• [Text extract]
# Quick Question



## dpalm7605 (Jun 19, 2011)

I'm a bit of a noob, and I couldn't find a questions thread.
I just got CM7 and I can't get google apps, every time I go to download rom in rom manager it says I must update and force closes. Help? Haha, you can sync your google account after you get the gapps, correct? Thanks in advance guys.


----------



## Dewguzzler (Jun 6, 2011)

dpalm7605 said:


> I'm a bit of a noob, and I couldn't find a questions thread.
> I just got CM7 and I can't get google apps, every time I go to download rom in rom manager it says I must update and force closes. Help? Haha, you can sync your google account after you get the gapps, correct? Thanks in advance guys.


look in this post *here* download the google apps and then flash, when u boot itll ask u to set up google account you can skip it so it wont automatically start downloading stuff, then go to open the market, sign in and then should pop up with choices of what google apps you want installed and will take you to them one by one


----------



## dpalm7605 (Jun 19, 2011)

• [To-do list]
**A.** Answer the following questions about the CM7 forum thread:
(i) What happens each time the first poster tries to download a ROM in ROM Manager?
(ii) In the reply, what can be skipped at boot, and what does skipping it prevent?
(iii) According to the reply, what should appear after signing in to the Market?
**B.** Continue the CM7 forum thread from where it stops.
The items that follow this thread are separate material and are unrelated to it.

• [Raw records]
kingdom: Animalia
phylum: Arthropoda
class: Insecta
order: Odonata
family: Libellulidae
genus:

• [Outputs]
**A.**
(i) It says the poster must update, and then it force closes.
(ii) Setting up the Google account can be skipped, so that it will not automatically start downloading things.
(iii) Choices of which Google apps to install should appear, and the Market will take the user to them one by one.

**B.**
The only problem is that it wont recognize my phone when I plug in the usb now. I followed a different method for CM7, so I didnt have gapps on there already...


----------



## Dewguzzler (Jun 6, 2011)

dpalm7605 said:


> The only problem is that it wont recognize my phone when I plug in the usb now. I followed a different method for CM7, so I didnt have gapps on there already...


try plugging it in once, take it out and then put it back in, for some reason mine doesnt recognize it the first time idk y :\


----------



## dpalm7605 (Jun 19, 2011)

Dewguzzler said:


> try plugging it in once, take it out and then put it back in, for some reason mine doesnt recognize it the first time idk y :\


Brilliant! Had to resort to n64 cartridge method, thanks guys.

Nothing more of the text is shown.